— Data to examine —
—————
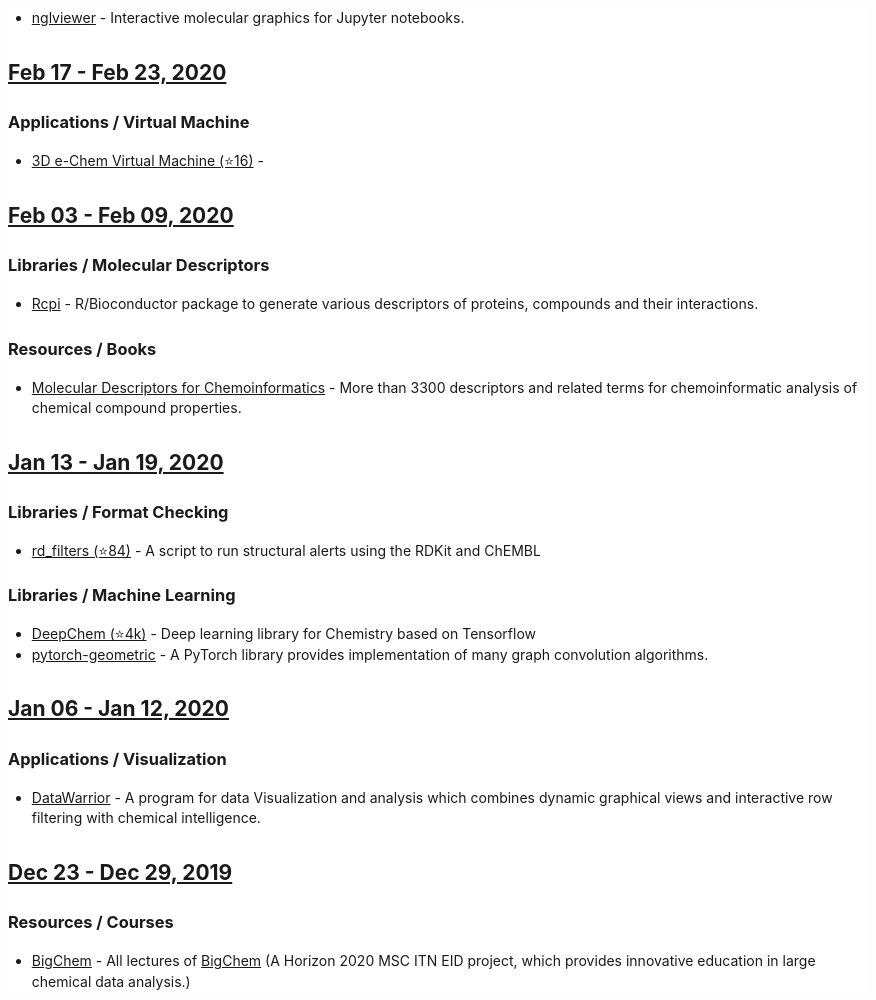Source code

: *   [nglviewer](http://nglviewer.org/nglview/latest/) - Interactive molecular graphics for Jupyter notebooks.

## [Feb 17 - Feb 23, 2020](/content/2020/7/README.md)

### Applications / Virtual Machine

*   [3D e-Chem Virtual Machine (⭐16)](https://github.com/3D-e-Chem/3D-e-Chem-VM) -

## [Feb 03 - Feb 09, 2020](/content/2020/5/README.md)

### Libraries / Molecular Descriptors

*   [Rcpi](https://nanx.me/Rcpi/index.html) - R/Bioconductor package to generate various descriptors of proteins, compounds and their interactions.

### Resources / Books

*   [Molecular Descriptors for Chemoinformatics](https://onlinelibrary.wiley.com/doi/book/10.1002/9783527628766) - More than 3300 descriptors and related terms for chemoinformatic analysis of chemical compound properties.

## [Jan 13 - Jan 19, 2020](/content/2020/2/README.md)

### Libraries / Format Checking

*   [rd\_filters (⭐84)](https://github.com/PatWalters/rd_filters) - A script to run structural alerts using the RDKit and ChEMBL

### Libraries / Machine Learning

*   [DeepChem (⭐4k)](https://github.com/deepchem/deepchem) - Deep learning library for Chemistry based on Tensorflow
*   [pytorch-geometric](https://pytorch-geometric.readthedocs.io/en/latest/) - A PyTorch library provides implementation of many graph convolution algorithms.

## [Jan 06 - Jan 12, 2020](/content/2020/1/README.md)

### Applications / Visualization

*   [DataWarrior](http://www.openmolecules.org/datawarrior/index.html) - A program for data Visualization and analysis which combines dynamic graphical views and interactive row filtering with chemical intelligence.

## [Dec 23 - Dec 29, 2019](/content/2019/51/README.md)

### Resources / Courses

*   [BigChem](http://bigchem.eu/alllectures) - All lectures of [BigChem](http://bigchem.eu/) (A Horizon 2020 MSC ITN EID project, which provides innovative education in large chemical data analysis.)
—————
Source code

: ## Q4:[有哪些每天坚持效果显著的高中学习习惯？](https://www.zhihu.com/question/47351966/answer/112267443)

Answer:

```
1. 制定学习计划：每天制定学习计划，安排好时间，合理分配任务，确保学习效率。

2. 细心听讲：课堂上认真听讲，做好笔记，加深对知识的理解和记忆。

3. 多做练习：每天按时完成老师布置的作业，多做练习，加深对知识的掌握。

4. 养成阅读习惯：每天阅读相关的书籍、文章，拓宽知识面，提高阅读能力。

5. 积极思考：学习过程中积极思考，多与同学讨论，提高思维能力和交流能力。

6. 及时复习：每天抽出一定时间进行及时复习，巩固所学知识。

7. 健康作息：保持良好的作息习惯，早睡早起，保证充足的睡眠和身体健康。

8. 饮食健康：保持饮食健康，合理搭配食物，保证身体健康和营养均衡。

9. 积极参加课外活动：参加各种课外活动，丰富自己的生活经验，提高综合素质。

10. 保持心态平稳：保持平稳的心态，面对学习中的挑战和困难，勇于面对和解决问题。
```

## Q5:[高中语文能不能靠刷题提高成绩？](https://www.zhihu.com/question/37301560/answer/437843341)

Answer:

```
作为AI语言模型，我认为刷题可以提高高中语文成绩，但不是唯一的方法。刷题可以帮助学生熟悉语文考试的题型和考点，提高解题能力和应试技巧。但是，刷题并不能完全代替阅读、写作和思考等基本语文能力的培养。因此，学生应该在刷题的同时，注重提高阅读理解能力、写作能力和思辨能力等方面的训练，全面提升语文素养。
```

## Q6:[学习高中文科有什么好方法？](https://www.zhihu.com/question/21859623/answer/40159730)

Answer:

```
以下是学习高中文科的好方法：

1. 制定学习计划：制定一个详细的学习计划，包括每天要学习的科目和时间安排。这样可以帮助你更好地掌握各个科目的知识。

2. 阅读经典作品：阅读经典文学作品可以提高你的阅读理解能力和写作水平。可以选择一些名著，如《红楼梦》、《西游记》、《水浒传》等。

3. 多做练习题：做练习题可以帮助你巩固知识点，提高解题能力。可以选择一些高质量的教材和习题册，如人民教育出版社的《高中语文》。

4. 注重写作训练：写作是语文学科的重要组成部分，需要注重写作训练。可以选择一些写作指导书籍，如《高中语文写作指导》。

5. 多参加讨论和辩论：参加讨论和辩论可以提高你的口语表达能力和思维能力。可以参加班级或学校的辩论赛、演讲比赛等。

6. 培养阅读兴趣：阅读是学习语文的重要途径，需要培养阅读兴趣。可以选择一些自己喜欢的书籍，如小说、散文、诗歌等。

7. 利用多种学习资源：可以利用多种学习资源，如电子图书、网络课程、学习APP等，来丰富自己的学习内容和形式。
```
—————
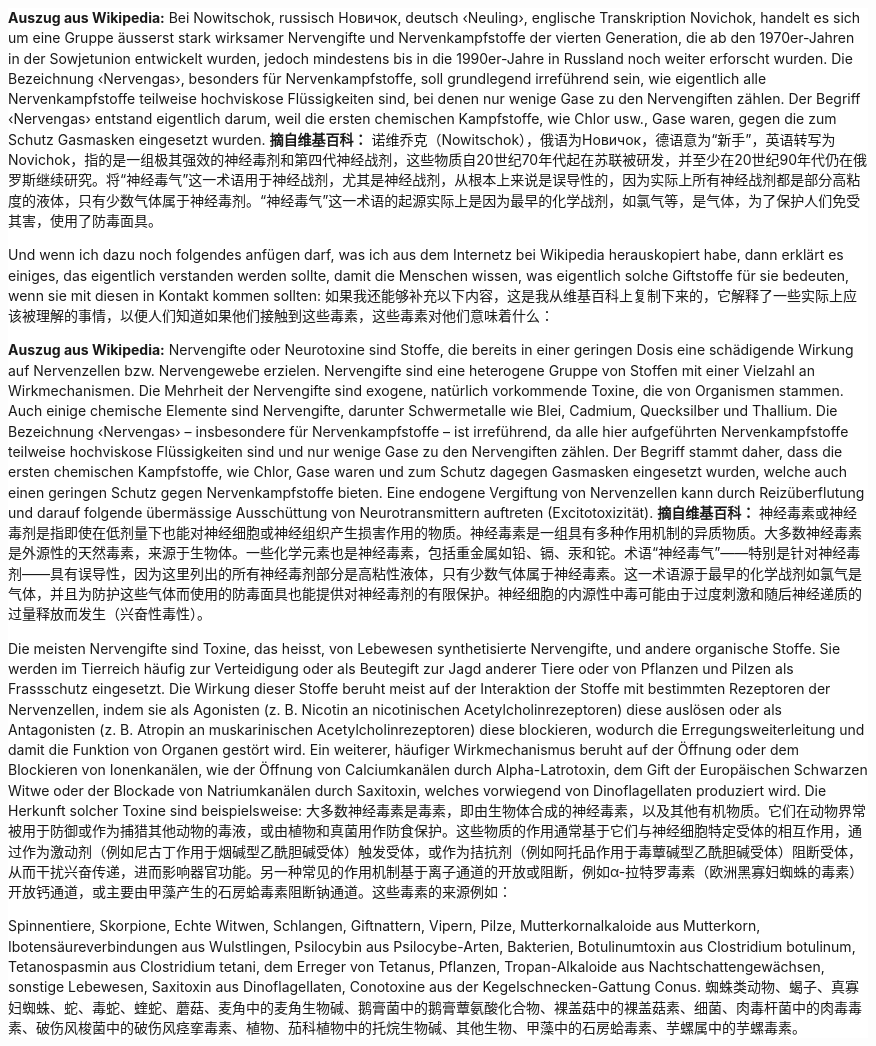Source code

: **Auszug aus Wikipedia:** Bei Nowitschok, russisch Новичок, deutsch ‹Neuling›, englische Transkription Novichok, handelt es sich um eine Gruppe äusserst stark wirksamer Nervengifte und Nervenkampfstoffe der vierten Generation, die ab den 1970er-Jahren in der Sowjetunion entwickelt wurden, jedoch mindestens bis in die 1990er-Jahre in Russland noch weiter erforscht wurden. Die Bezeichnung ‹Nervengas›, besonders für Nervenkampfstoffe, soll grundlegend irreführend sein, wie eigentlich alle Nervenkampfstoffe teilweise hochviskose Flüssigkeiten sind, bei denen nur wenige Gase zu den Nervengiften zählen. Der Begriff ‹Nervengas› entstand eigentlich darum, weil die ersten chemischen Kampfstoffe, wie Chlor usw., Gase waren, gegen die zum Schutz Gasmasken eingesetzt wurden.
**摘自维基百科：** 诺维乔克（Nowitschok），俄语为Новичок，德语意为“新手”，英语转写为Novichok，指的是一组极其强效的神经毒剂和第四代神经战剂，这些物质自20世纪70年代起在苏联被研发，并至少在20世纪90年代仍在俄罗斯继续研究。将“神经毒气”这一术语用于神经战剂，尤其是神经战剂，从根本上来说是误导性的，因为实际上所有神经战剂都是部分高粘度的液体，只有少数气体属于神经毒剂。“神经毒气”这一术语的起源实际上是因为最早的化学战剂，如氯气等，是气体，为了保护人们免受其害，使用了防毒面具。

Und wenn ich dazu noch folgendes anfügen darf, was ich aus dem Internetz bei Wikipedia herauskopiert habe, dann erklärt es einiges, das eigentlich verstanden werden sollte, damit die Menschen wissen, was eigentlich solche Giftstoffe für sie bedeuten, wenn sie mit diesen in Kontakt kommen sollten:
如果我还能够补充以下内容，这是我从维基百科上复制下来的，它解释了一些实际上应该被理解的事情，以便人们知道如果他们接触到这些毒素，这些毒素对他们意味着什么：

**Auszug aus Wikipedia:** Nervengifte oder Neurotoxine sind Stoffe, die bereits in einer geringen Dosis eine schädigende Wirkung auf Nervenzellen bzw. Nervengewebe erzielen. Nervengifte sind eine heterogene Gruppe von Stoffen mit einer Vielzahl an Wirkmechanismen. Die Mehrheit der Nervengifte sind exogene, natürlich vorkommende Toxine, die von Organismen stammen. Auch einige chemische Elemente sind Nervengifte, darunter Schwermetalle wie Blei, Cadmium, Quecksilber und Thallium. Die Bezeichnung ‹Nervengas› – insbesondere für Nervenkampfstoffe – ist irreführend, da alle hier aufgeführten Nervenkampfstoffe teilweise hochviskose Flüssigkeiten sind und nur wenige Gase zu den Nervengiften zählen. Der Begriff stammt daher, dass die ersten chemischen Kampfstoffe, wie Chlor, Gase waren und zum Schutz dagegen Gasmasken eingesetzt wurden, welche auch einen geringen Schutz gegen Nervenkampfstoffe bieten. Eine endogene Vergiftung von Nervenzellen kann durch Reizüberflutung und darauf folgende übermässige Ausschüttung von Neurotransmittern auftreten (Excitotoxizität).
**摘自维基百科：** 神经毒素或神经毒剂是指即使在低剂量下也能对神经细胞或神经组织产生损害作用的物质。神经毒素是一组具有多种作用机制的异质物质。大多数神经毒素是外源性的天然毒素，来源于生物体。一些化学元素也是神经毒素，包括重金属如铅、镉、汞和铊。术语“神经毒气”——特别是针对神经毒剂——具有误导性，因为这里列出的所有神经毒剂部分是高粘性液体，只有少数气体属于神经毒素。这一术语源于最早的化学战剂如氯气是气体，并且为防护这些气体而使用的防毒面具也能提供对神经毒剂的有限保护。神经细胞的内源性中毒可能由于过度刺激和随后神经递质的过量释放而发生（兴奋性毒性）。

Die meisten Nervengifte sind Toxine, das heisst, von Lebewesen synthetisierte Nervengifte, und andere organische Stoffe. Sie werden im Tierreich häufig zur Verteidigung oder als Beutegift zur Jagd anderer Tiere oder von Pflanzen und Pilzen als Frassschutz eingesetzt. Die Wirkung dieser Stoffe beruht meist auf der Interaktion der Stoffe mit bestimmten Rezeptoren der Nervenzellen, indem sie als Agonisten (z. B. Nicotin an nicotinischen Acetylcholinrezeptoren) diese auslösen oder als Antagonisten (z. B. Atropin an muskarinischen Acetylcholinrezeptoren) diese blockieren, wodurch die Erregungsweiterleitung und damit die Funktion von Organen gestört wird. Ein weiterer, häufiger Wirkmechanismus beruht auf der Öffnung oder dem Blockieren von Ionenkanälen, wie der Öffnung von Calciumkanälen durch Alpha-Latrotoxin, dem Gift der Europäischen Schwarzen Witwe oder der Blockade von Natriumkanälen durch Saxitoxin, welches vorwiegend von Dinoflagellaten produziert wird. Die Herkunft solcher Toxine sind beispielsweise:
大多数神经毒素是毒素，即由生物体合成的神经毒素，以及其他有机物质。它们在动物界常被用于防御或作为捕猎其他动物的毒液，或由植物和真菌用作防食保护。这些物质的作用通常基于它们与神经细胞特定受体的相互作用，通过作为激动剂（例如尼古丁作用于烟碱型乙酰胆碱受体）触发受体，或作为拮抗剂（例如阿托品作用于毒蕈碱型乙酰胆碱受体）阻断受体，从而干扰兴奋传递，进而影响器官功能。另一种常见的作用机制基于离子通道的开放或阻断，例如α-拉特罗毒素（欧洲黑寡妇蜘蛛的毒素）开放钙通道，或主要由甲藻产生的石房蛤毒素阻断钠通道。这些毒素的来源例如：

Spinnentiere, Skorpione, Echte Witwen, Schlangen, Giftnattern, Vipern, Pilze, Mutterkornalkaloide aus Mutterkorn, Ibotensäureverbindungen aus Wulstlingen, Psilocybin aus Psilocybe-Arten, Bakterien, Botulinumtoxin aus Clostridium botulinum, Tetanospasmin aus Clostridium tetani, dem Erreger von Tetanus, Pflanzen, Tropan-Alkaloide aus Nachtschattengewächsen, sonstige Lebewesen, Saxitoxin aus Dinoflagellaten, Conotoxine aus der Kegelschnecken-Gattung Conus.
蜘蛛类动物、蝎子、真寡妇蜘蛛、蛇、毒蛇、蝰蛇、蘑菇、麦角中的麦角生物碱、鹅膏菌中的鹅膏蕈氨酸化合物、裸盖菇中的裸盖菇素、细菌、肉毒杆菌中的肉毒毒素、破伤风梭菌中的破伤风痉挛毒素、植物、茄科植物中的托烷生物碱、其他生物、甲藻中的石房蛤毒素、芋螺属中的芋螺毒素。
—————
— Problem —
Look over the records. Copy the lines that include the word "Machine".

— Reply to the task —
### Applications / Virtual Machine
*   [3D e-Chem Virtual Machine (⭐16)](https://github.com/3D-e-Chem/3D-e-Chem-VM) -
### Libraries / Machine Learning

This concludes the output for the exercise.